» **PROBLEM STATEMENT**: Repeat every entry exactly. Pictures stay out.

» **EXERCISE DATA**:

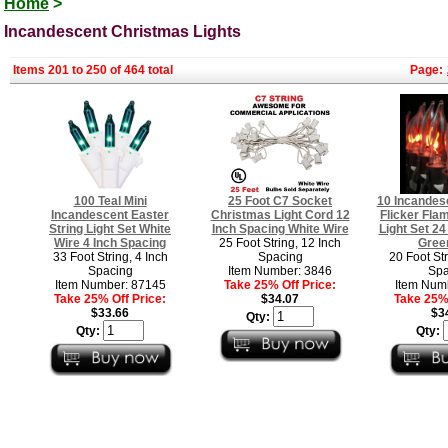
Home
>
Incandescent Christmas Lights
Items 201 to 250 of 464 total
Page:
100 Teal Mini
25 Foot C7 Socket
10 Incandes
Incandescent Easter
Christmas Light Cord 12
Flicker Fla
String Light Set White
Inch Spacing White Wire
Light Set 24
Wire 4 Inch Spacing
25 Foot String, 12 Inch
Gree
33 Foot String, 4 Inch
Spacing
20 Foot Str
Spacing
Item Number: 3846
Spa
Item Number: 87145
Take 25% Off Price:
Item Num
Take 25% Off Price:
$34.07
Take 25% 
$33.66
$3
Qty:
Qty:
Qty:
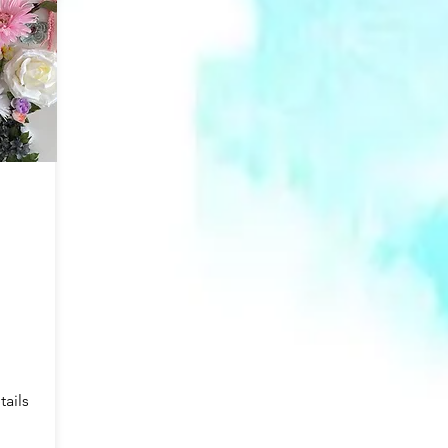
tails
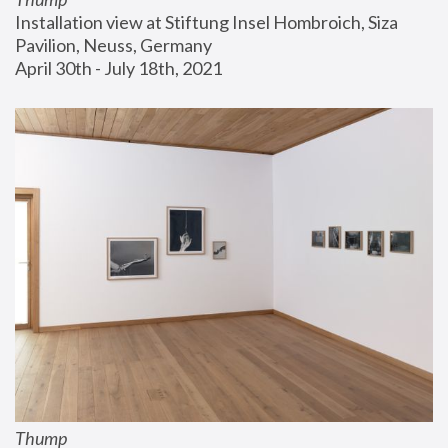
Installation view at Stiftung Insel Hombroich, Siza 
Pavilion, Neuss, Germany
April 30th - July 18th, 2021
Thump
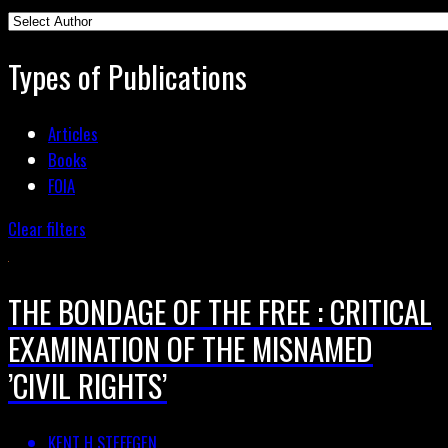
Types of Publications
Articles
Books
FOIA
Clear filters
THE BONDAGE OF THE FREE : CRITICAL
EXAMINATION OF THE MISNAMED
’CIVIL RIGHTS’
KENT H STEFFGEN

» **REPLY TO THE TASK**:
Home
>
Incandescent Christmas Lights
Items 201 to 250 of 464 total
Page:
100 Teal Mini
25 Foot C7 Socket
10 Incandes
Incandescent Easter
Christmas Light Cord 12
Flicker Fla
String Light Set White
Inch Spacing White Wire
Light Set 24
Wire 4 Inch Spacing
25 Foot String, 12 Inch
Gree
33 Foot String, 4 Inch
Spacing
20 Foot Str
Spacing
Item Number: 3846
Spa
Item Number: 87145
Take 25% Off Price:
Item Num
Take 25% Off Price:
$34.07
Take 25% 
$33.66
$3
Qty:
Qty:
Qty:
tails
Installation view at Stiftung Insel Hombroich, Siza 
Pavilion, Neuss, Germany
April 30th - July 18th, 2021
Thump
Types of Publications
Articles
Books
FOIA
Clear filters
THE BONDAGE OF THE FREE : CRITICAL
EXAMINATION OF THE MISNAMED
’CIVIL RIGHTS’
KENT H STEFFGEN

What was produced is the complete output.